▶ **PROBLEM**:
Set down only what runs from the line containing "thumb ip: (62, 84)" through the last line of the data, exactly as it reads.

▶ **Recorded data**:
----
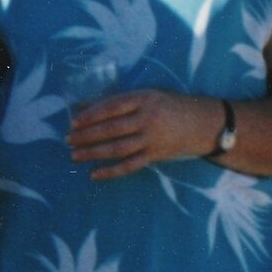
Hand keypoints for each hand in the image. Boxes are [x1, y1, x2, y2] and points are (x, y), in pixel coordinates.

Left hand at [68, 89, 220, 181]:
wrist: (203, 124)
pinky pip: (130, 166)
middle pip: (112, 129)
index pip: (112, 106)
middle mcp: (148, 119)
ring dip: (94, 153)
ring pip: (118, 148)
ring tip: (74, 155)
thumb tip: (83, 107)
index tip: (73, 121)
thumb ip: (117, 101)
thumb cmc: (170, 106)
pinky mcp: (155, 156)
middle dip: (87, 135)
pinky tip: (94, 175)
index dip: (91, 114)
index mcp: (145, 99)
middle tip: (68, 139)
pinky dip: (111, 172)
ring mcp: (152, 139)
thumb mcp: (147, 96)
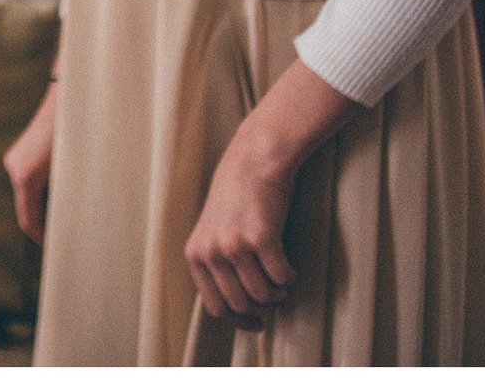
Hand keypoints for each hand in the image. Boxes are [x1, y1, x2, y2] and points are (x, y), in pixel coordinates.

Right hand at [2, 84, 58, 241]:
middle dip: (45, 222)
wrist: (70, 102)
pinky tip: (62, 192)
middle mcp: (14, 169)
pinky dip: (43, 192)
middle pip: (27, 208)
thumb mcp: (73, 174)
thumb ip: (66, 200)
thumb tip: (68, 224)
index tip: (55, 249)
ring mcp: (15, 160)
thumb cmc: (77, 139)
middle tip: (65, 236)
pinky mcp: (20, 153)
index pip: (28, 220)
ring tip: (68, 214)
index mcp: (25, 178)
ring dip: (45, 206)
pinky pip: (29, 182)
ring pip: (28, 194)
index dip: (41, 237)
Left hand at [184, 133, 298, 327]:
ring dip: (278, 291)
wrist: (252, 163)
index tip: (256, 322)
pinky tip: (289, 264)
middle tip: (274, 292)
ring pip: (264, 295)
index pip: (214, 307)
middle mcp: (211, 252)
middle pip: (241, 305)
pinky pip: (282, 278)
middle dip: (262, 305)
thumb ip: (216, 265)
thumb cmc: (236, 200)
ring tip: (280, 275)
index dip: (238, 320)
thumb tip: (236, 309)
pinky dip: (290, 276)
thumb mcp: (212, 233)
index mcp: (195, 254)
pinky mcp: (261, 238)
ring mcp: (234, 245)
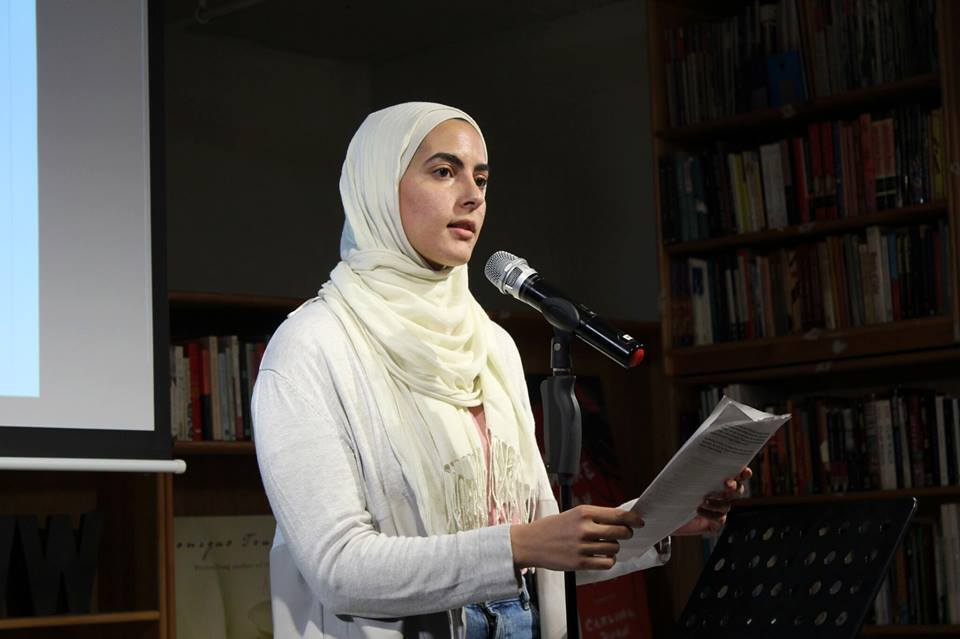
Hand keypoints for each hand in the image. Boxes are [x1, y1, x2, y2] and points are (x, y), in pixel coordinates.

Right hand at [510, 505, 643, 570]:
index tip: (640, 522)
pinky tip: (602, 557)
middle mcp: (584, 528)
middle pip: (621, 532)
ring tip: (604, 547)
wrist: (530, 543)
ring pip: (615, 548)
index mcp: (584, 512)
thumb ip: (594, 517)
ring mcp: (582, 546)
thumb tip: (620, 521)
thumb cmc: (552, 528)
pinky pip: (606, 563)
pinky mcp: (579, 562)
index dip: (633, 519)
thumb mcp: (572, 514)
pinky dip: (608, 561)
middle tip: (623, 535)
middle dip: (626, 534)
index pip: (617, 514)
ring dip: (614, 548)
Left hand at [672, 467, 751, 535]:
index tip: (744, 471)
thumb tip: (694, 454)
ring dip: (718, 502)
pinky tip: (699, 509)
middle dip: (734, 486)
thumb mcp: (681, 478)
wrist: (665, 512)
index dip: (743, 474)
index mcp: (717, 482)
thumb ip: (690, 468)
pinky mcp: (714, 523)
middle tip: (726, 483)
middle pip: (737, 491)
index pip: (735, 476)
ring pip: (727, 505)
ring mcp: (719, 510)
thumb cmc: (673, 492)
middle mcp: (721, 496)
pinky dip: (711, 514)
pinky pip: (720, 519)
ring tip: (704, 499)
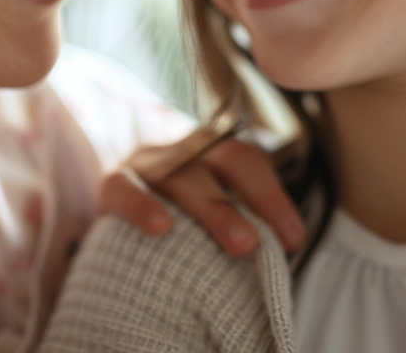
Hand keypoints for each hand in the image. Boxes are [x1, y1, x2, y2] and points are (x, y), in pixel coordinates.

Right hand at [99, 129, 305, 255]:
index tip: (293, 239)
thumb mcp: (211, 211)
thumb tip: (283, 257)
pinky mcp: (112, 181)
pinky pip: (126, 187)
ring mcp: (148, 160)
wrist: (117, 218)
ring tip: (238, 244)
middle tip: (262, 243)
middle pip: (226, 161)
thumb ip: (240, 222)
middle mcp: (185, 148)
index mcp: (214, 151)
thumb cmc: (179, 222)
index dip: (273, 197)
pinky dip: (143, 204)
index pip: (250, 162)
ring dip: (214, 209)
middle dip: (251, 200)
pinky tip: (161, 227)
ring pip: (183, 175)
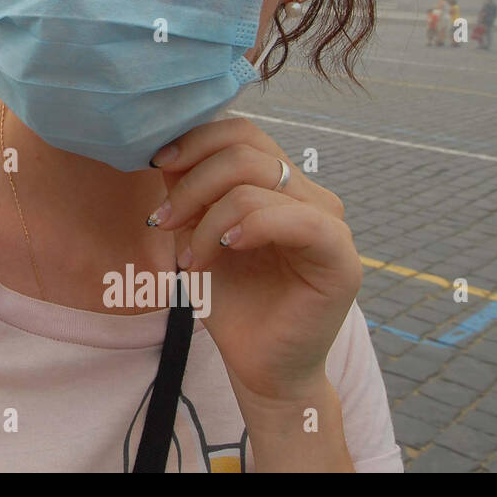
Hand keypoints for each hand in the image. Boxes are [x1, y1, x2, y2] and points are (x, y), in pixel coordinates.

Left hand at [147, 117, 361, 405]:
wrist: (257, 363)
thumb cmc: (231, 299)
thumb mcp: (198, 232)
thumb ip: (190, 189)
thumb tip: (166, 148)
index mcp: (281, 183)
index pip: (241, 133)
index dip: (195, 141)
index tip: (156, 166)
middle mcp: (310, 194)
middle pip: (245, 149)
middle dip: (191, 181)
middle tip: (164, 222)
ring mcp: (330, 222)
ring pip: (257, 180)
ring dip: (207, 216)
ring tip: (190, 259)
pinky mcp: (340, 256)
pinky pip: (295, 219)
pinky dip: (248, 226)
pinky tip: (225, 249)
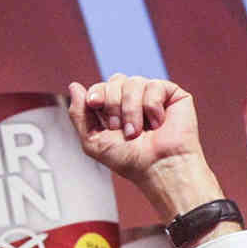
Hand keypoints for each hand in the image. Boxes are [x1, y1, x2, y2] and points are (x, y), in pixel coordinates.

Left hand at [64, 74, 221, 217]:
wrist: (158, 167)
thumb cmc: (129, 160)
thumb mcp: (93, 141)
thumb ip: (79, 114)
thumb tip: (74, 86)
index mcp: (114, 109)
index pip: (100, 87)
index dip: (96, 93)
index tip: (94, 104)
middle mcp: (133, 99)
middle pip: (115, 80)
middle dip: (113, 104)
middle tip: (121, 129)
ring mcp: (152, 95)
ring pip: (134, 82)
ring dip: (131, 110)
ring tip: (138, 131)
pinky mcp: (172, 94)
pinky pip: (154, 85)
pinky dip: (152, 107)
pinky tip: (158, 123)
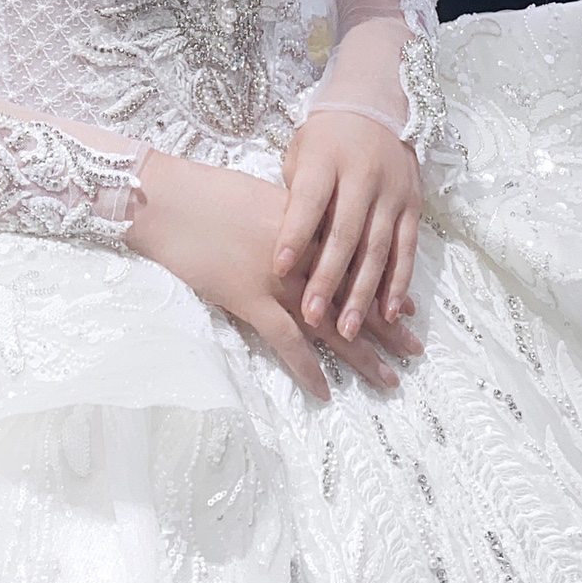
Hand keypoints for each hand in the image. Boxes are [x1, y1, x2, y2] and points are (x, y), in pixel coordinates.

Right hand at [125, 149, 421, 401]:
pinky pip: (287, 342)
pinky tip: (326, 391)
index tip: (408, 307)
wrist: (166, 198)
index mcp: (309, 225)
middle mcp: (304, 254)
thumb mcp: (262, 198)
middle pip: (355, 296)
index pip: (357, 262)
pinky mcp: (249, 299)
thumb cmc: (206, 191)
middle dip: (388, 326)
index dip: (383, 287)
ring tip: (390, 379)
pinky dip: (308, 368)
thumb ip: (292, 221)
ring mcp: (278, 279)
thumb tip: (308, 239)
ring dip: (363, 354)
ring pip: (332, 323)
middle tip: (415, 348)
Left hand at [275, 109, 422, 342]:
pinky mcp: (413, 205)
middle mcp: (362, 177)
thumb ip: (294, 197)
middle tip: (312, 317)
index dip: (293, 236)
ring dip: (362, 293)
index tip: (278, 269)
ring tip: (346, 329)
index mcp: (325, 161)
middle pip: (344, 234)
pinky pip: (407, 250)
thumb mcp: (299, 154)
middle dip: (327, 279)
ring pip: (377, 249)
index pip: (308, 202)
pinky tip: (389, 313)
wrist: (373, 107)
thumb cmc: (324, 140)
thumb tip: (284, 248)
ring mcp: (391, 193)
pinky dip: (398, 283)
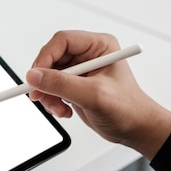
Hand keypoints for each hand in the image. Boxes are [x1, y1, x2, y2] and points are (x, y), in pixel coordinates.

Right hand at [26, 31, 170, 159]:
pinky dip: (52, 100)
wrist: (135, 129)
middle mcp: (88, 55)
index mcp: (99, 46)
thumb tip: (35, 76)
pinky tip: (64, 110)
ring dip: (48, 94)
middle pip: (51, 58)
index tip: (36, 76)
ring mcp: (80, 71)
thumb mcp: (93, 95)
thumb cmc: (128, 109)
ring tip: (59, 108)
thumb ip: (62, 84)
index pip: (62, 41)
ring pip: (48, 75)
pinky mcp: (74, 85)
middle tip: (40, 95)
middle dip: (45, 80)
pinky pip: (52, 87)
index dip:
----
▶ **SOLUTION TO THIS PROBLEM**:
thumb ip: (62, 84)
index pip: (62, 41)
ring pip: (48, 75)
pinky mcp: (74, 85)
middle tip: (40, 95)
middle dip: (45, 80)
pinky pip: (52, 87)
index dip:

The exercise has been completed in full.